Image: Norwegian fjords captured by Proba-V

Credit: ESA/Belspo – produced by VITO Snow-dusted Norwegian fjords imaged by ESA’s Earth-observing Proba-V minisatellite.

Norway’s coastline is one of the world’s longest – with a total length recently calculated at 80 000–100 000 km – owing to its famous fjords, narrow inlets bordered by steep cliffs created by glacial erosion during previous Ice Ages.
After these glaciers melted and Earth’s crust rebounded, seawater flooded the valleys, leading to some fjords becoming very deep: the Sognefjord fjord (visible to the upper left) is 1300 m. From bottom to top the Bokna and Hardanger fjords are also seen. The white region in the middle is the Hardangervidda National Park, an extensive plateau at around 1200 m altitude, inhabited by wild reindeer.
Launched on 7 May 2013, Proba-V is a miniaturised ESA satellite tasked with a full-scale mission: to map land cover and vegetation growth across the entire planet every two days.

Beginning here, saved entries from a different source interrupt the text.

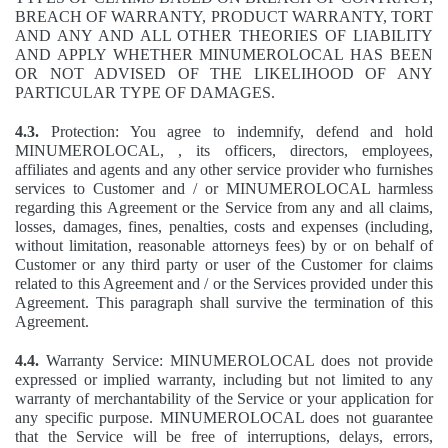
BREACH OF WARRANTY, PRODUCT WARRANTY, TORT
AND ANY AND ALL OTHER THEORIES OF LIABILITY
AND APPLY WHETHER MINUMEROLOCAL HAS BEEN
OR NOT ADVISED OF THE LIKELIHOOD OF ANY
PARTICULAR TYPE OF DAMAGES.
4.3.
Protection: You agree to indemnify, defend and hold
MINUMEROLOCAL, , its officers, directors, employees,
affiliates and agents and any other service provider who furnishes
services to Customer and / or MINUMEROLOCAL harmless
regarding this Agreement or the Service from any and all claims,
losses, damages, fines, penalties, costs and expenses (including,
without limitation, reasonable attorneys fees) by or on behalf of
Customer or any third party or user of the Customer for claims
related to this Agreement and / or the Services provided under this
Agreement. This paragraph shall survive the termination of this
Agreement.
4.4.
Warranty Service: MINUMEROLOCAL does not provide
expressed or implied warranty, including but not limited to any
warranty of merchantability of the Service or your application for
any specific purpose. MINUMEROLOCAL does not guarantee
that the Service will be free of interruptions, delays, errors,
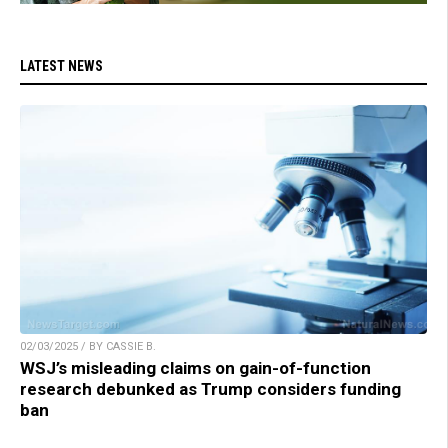
LATEST NEWS
02/03/2025 / BY CASSIE B.
WSJ’s misleading claims on gain-of-function
research debunked as Trump considers funding
ban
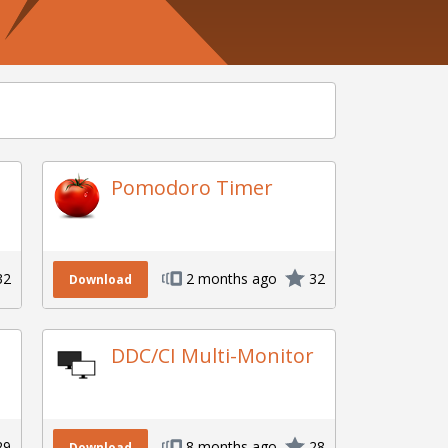
Pomodoro Timer
32
2 months ago
32
Download
DDC/CI Multi-Monitor
29
8 months ago
28
Download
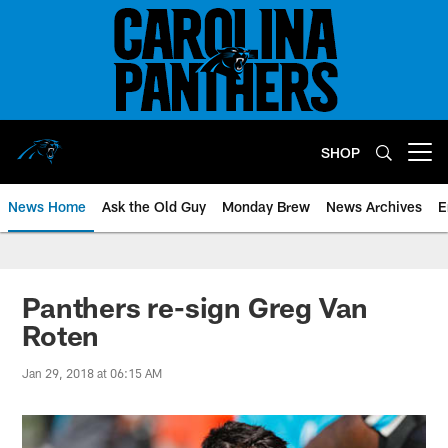
Skip
to
main
content
SHOP
Open menu button
News Home
Ask the Old Guy
Monday Brew
News Archives
E
Panthers re-sign Greg Van
Roten
Jan 29, 2018 at 06:15 AM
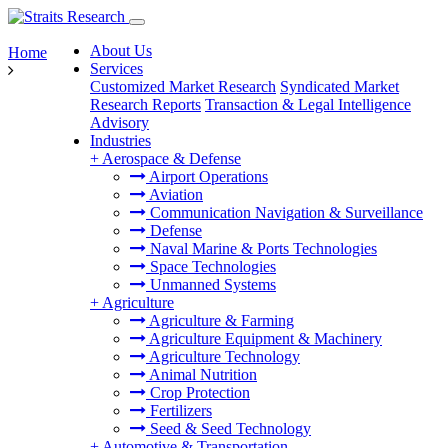
About Us
Home
Services
Customized Market Research
Syndicated Market
Research Reports
Transaction & Legal Intelligence
Advisory
Industries
+
Aerospace & Defense
Airport Operations
Aviation
Communication Navigation & Surveillance
Defense
Naval Marine & Ports Technologies
Space Technologies
Unmanned Systems
+
Agriculture
Agriculture & Farming
Agriculture Equipment & Machinery
Agriculture Technology
Animal Nutrition
Crop Protection
Fertilizers
Seed & Seed Technology
+
Automotive & Transportation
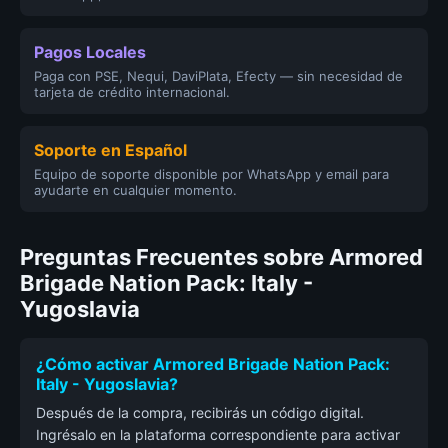
Pagos Locales
Paga con PSE, Nequi, DaviPlata, Efecty — sin necesidad de
tarjeta de crédito internacional.
Soporte en Español
Equipo de soporte disponible por WhatsApp y email para
ayudarte en cualquier momento.
Preguntas Frecuentes sobre Armored
Brigade Nation Pack: Italy -
Yugoslavia
¿Cómo activar Armored Brigade Nation Pack:
Italy - Yugoslavia?
Después de la compra, recibirás un código digital.
Ingrésalo en la plataforma correspondiente para activar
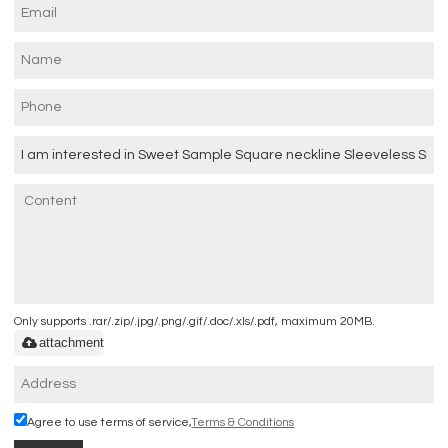
Only supports .rar/.zip/.jpg/.png/.gif/.doc/.xls/.pdf, maximum 20MB.
attachment
Agree to use terms of service,
Terms & Conditions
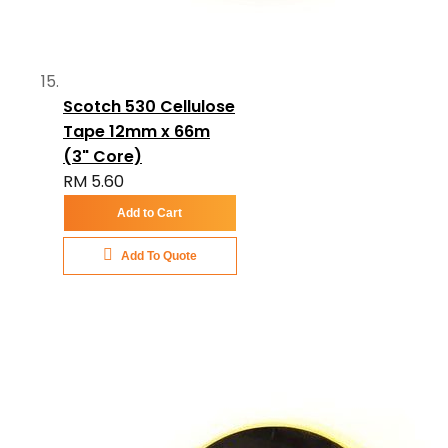
Scotch 530 Cellulose
Tape 12mm x 66m
(3" Core)
RM 5.60
Add to Cart
Add To Quote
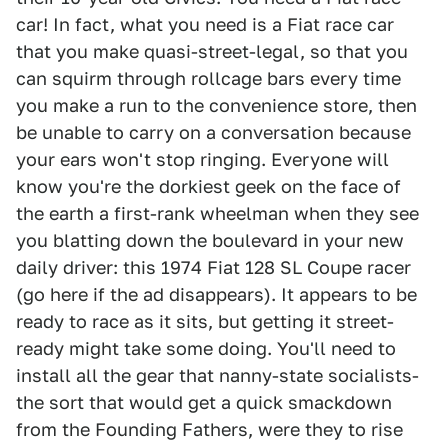
car! In fact, what you need is a Fiat race car
that you make quasi-street-legal, so that you
can squirm through rollcage bars every time
you make a run to the convenience store, then
be unable to carry on a conversation because
your ears won't stop ringing. Everyone will
know you're the dorkiest geek on the face of
the earth a first-rank wheelman when they see
you blatting down the boulevard in your new
daily driver: this 1974 Fiat 128 SL Coupe racer
(go here if the ad disappears). It appears to be
ready to race as it sits, but getting it street-
ready might take some doing. You'll need to
install all the gear that nanny-state socialists-
the sort that would get a quick smackdown
from the Founding Fathers, were they to rise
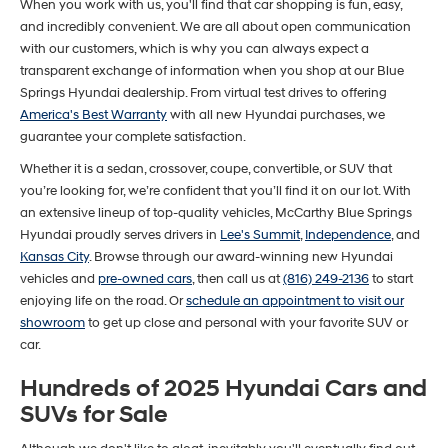
When you work with us, you'll find that car shopping is fun, easy,
and incredibly convenient. We are all about open communication
with our customers, which is why you can always expect a
transparent exchange of information when you shop at our Blue
Springs Hyundai dealership. From virtual test drives to offering
America's Best Warranty
with all new Hyundai purchases, we
guarantee your complete satisfaction.
Whether it is a sedan, crossover, coupe, convertible, or SUV that
you’re looking for, we’re confident that you’ll find it on our lot. With
an extensive lineup of top-quality vehicles, McCarthy Blue Springs
Hyundai proudly serves drivers in
Lee's Summit
,
Independence
, and
Kansas City
. Browse through our award-winning new Hyundai
vehicles and
pre-owned cars
, then call us at
(816) 249-2136
to start
enjoying life on the road. Or
schedule an appointment to visit our
showroom
to get up close and personal with your favorite SUV or
car.
Hundreds of 2025 Hyundai Cars and
SUVs for Sale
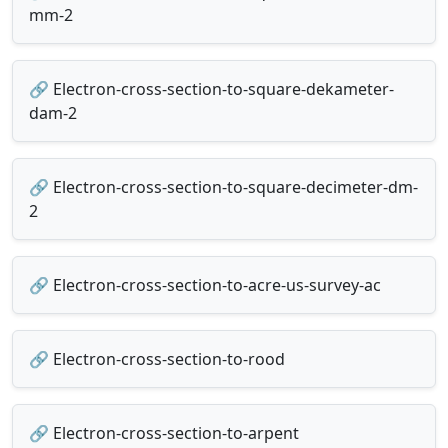
mm-2
🔗 Electron-cross-section-to-square-dekameter-
dam-2
🔗 Electron-cross-section-to-square-decimeter-dm-
2
🔗 Electron-cross-section-to-acre-us-survey-ac
🔗 Electron-cross-section-to-rood
🔗 Electron-cross-section-to-arpent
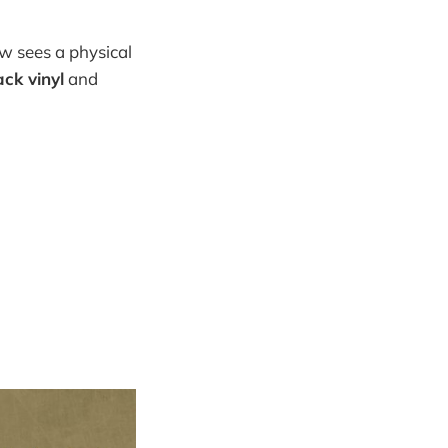
w sees a physical
ack vinyl
and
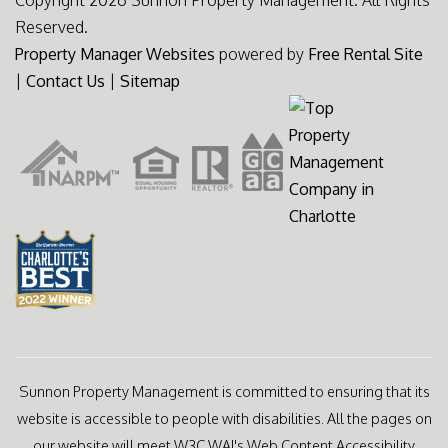
Copyright 2026 Sunnon Property Management. All Rights
Reserved.
Property Manager Websites
powered by
Free Rental Site
|
Contact Us
|
Sitemap
Sunnon Property Management is committed to ensuring that its
website is accessible to people with disabilities. All the pages on
our website will meet W3C WAI's Web Content Accessibility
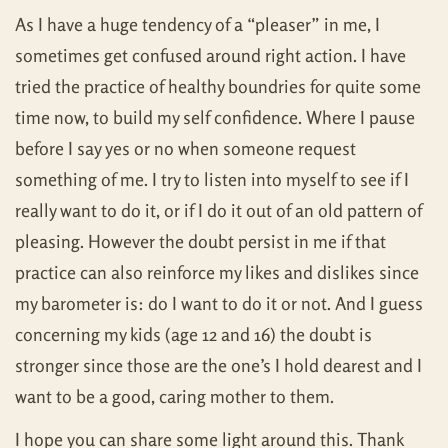
As I have a huge tendency of a “pleaser” in me, I
sometimes get confused around right action. I have
tried the practice of healthy boundries for quite some
time now, to build my self confidence. Where I pause
before I say yes or no when someone request
something of me. I try to listen into myself to see if I
really want to do it, or if I do it out of an old pattern of
pleasing. However the doubt persist in me if that
practice can also reinforce my likes and dislikes since
my barometer is: do I want to do it or not. And I guess
concerning my kids (age 12 and 16) the doubt is
stronger since those are the one’s I hold dearest and I
want to be a good, caring mother to them.
I hope you can share some light around this. Thank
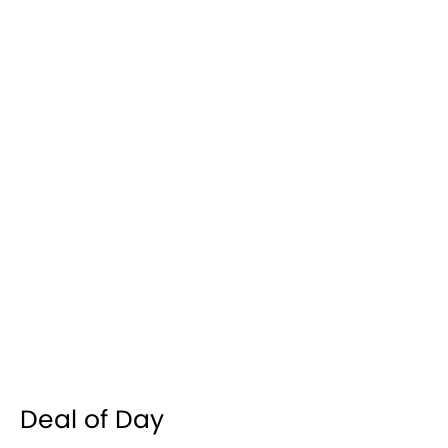
Deal of Day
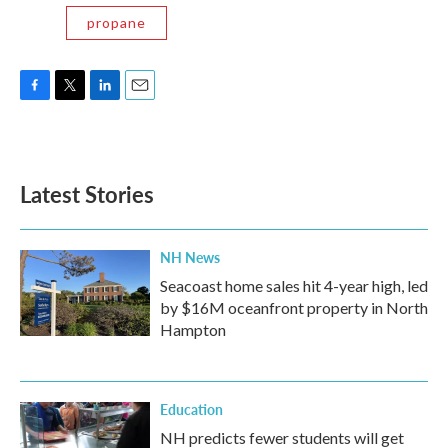
propane
F
T
L
E
a
w
i
m
c
i
n
a
e
t
k
i
b
t
e
l
Latest Stories
o
e
d
o
r
I
k
n
NH News
Seacoast home sales hit 4-year high, led
by $16M oceanfront property in North
Hampton
Education
NH predicts fewer students will get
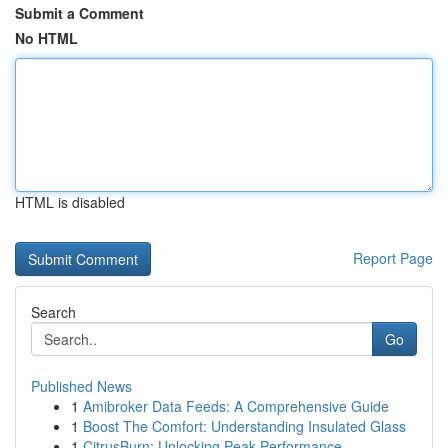
Submit a Comment
No HTML
HTML is disabled
Report Page
Search
Go
Published News
1
Amibroker Data Feeds: A Comprehensive Guide
1
Boost The Comfort: Understanding Insulated Glass
1
CitrusBurn: Unlocking Peak Performance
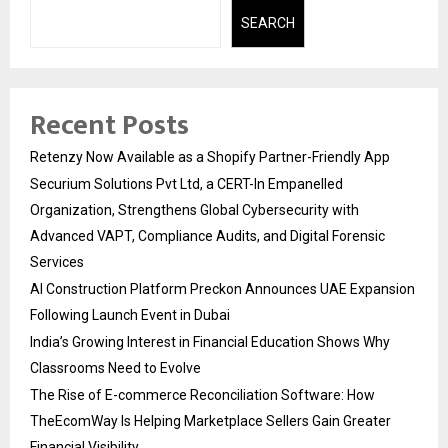
SEARCH
Recent Posts
Retenzy Now Available as a Shopify Partner-Friendly App
Securium Solutions Pvt Ltd, a CERT-In Empanelled
Organization, Strengthens Global Cybersecurity with
Advanced VAPT, Compliance Audits, and Digital Forensic
Services
AI Construction Platform Preckon Announces UAE Expansion
Following Launch Event in Dubai
India’s Growing Interest in Financial Education Shows Why
Classrooms Need to Evolve
The Rise of E-commerce Reconciliation Software: How
TheEcomWay Is Helping Marketplace Sellers Gain Greater
Financial Visibility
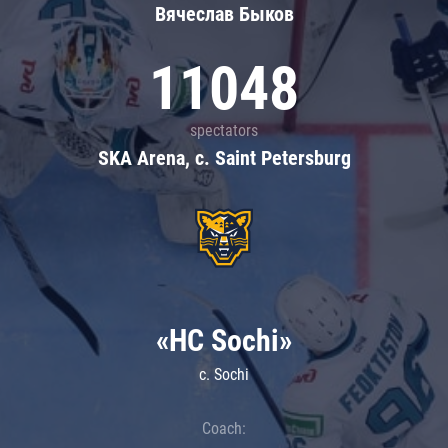
Вячеслав Быков
11048
spectators
SKA Arena, c. Saint Petersburg
«HC Sochi»
c. Sochi
Coach:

Its main camera’s continent-spanning 2250 km swath width collects light in the blue, red, near-infrared and mid-infrared wavebands at 300 m resolution and down to 100 m resolution in its central field of view.
VITO Remote Sensing in Belgium processes and then distributes Proba-V data to users worldwide. An online image gallery highlights some of the mission’s most striking images so far, including views of storms, fires and deforestation.